→ **Exercise task**
Reproduce every one of the rows below character for character, with no changes.

→ **Data rows**

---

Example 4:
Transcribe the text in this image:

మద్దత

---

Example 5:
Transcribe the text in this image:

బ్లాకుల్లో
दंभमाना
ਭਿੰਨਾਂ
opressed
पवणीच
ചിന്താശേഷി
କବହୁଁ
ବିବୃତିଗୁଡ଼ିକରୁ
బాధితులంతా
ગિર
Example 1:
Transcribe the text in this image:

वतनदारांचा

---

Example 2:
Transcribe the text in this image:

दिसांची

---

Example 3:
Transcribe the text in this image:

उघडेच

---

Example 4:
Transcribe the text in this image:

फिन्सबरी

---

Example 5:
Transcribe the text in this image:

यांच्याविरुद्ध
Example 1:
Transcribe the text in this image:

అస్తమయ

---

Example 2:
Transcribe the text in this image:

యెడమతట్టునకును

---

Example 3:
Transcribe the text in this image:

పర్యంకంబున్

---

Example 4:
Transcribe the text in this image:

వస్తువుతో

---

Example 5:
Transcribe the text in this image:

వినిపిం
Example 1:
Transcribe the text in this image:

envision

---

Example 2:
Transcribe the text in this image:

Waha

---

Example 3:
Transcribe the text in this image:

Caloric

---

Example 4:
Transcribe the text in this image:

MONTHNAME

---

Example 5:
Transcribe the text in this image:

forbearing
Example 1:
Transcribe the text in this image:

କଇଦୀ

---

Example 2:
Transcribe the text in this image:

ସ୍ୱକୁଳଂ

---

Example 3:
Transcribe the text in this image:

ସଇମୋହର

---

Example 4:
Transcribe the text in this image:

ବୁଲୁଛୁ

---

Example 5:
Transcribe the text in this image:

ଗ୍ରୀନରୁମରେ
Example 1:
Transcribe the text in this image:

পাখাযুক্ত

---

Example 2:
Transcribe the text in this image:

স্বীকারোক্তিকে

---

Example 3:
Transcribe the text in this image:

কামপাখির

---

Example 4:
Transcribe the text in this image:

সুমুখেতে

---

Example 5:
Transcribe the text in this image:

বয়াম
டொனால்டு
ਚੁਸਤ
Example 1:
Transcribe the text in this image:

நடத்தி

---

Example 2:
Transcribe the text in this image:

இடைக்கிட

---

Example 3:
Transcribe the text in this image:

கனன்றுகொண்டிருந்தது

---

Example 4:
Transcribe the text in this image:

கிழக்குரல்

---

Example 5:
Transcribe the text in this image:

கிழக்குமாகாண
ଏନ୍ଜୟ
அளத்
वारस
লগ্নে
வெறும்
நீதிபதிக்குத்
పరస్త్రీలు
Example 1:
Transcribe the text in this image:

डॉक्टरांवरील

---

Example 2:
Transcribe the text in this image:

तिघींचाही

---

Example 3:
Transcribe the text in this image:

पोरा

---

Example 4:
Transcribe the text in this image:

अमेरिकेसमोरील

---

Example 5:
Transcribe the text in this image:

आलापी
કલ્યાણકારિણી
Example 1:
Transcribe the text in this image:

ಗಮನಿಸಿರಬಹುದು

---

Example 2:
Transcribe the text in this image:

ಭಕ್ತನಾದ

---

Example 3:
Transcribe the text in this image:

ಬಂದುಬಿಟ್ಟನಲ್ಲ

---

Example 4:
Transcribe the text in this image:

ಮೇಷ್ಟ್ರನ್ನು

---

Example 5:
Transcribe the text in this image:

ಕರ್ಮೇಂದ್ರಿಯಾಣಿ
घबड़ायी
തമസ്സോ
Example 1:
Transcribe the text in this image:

→ **The answer**
---

Example 4:
Transcribe the text in this image:

మద్దత

---

Example 5:
Transcribe the text in this image:

బ్లాకుల్లో
दंभमाना
ਭਿੰਨਾਂ
opressed
पवणीच
ചിന്താശേഷി
କବହୁଁ
ବିବୃତିଗୁଡ଼ିକରୁ
బాధితులంతా
ગિર
Example 1:
Transcribe the text in this image:

वतनदारांचा

---

Example 2:
Transcribe the text in this image:

दिसांची

---

Example 3:
Transcribe the text in this image:

उघडेच

---

Example 4:
Transcribe the text in this image:

फिन्सबरी

---

Example 5:
Transcribe the text in this image:

यांच्याविरुद्ध
Example 1:
Transcribe the text in this image:

అస్తమయ

---

Example 2:
Transcribe the text in this image:

యెడమతట్టునకును

---

Example 3:
Transcribe the text in this image:

పర్యంకంబున్

---

Example 4:
Transcribe the text in this image:

వస్తువుతో

---

Example 5:
Transcribe the text in this image:

వినిపిం
Example 1:
Transcribe the text in this image:

envision

---

Example 2:
Transcribe the text in this image:

Waha

---

Example 3:
Transcribe the text in this image:

Caloric

---

Example 4:
Transcribe the text in this image:

MONTHNAME

---

Example 5:
Transcribe the text in this image:

forbearing
Example 1:
Transcribe the text in this image:

କଇଦୀ

---

Example 2:
Transcribe the text in this image:

ସ୍ୱକୁଳଂ

---

Example 3:
Transcribe the text in this image:

ସଇମୋହର

---

Example 4:
Transcribe the text in this image:

ବୁଲୁଛୁ

---

Example 5:
Transcribe the text in this image:

ଗ୍ରୀନରୁମରେ
Example 1:
Transcribe the text in this image:

পাখাযুক্ত

---

Example 2:
Transcribe the text in this image:

স্বীকারোক্তিকে

---

Example 3:
Transcribe the text in this image:

কামপাখির

---

Example 4:
Transcribe the text in this image:

সুমুখেতে

---

Example 5:
Transcribe the text in this image:

বয়াম
டொனால்டு
ਚੁਸਤ
Example 1:
Transcribe the text in this image:

நடத்தி

---

Example 2:
Transcribe the text in this image:

இடைக்கிட

---

Example 3:
Transcribe the text in this image:

கனன்றுகொண்டிருந்தது

---

Example 4:
Transcribe the text in this image:

கிழக்குரல்

---

Example 5:
Transcribe the text in this image:

கிழக்குமாகாண
ଏନ୍ଜୟ
அளத்
वारस
লগ্নে
வெறும்
நீதிபதிக்குத்
పరస్త్రీలు
Example 1:
Transcribe the text in this image:

डॉक्टरांवरील

---

Example 2:
Transcribe the text in this image:

तिघींचाही

---

Example 3:
Transcribe the text in this image:

पोरा

---

Example 4:
Transcribe the text in this image:

अमेरिकेसमोरील

---

Example 5:
Transcribe the text in this image:

आलापी
કલ્યાણકારિણી
Example 1:
Transcribe the text in this image:

ಗಮನಿಸಿರಬಹುದು

---

Example 2:
Transcribe the text in this image:

ಭಕ್ತನಾದ

---

Example 3:
Transcribe the text in this image:

ಬಂದುಬಿಟ್ಟನಲ್ಲ

---

Example 4:
Transcribe the text in this image:

ಮೇಷ್ಟ್ರನ್ನು

---

Example 5:
Transcribe the text in this image:

ಕರ್ಮೇಂದ್ರಿಯಾಣಿ
घबड़ायी
തമസ്സോ
Example 1:
Transcribe the text in this image:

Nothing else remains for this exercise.